采用动态核特征及贝叶斯最大后验估计的语音转换方法
Voice conversion using bayesian analysis and dynamic kernel features
-
摘要: 针对小样本情况下,使用混合概率线性回归(Mixture of Probabilistic Linear Regressions,MPLR)模型进行语音转换容易出现过拟合的问题,提出利用动态核特征替代源说话人语音谱特征后,对转换函数参数进行贝叶斯最大后验估计(Maximum a Posterior,MAP)求解的方法。首先采用核函数将源说话人的语音谱特征转化为动态核特征,再引入转换函数参数的先验知识,最后根据对误差的不同假设,提出两种求解转换函数参数的方法。客观评测实验结果表明,所提出方法的平均谱失真值相对于MPLR模型转换方法平均降低了4.25%。主观评测实验结果表明,所提出的方法在转换语音的相似度和自然度方面的得分均高于MPLR方法。实验结果证明,所提出方法有效地改善了语音转换中的过拟合问题。Abstract: When the training utterances are sparse, the voice conversion method based on Mixture of Probabilistic Linear Regressions is subjected to overfitting problem. To address that case, we adopt dynamic kernel features to replace the cepstrum features of the original speaker and estimate the transformation parameters in sense of Maximizing a Posterior with Bayesian inference. First, the features of the original speaker are converted into dynamic kernel features by kernel transformation.
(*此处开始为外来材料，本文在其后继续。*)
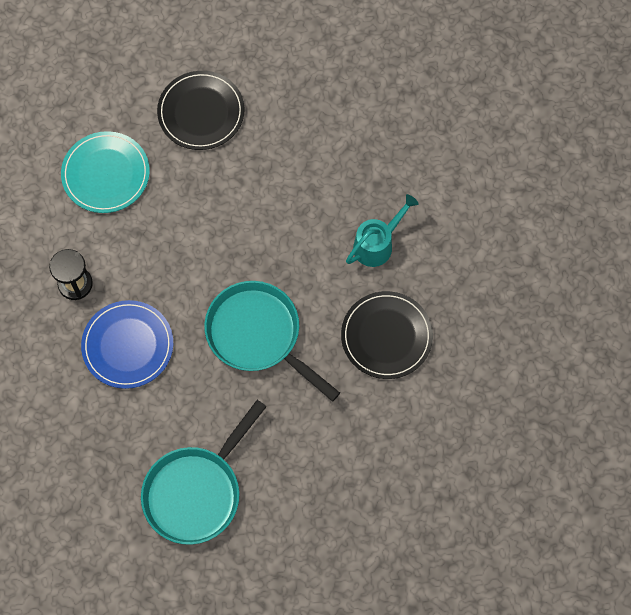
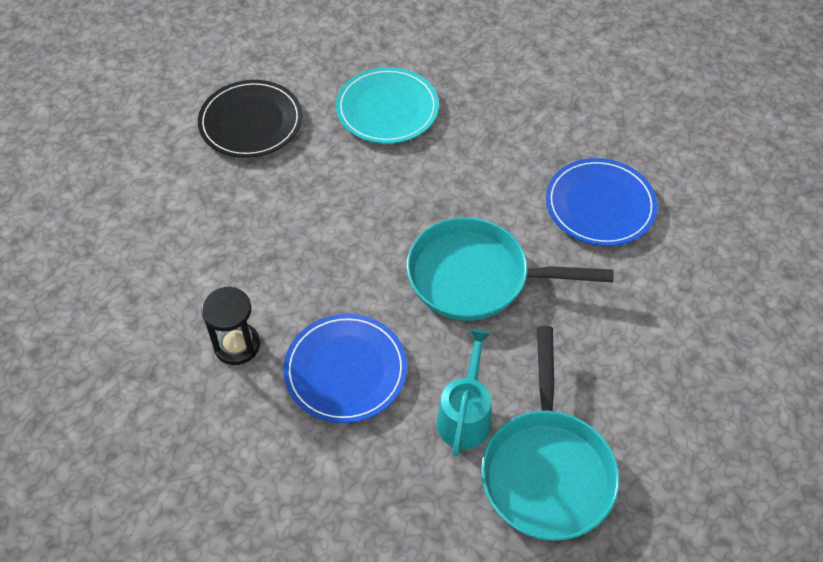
camera: 35 degrees left, 15 degrees down
turquoise plate [61,131,150,213] -> turquoise plate moved to [336,67,439,144]
black plate [341,291,433,379] -> blue plate [546,158,657,246]
turquoise watering can [346,194,418,267] -> turquoise watering can moved to [436,329,491,457]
Then the prior information of the transformation parameters is introduced. Finally, according to different assumptions about conversion error, we propose two different methods to estimate the transformation parameters. Compared to MPLR, the proposed method achieves 4.25% relative decrease on the average cepstrum distortion in objective evaluations and obtains higher score about naturalness and similarity in subjective evaluations. Experimental results indicate that the proposed method can alleviate the overfitting problem.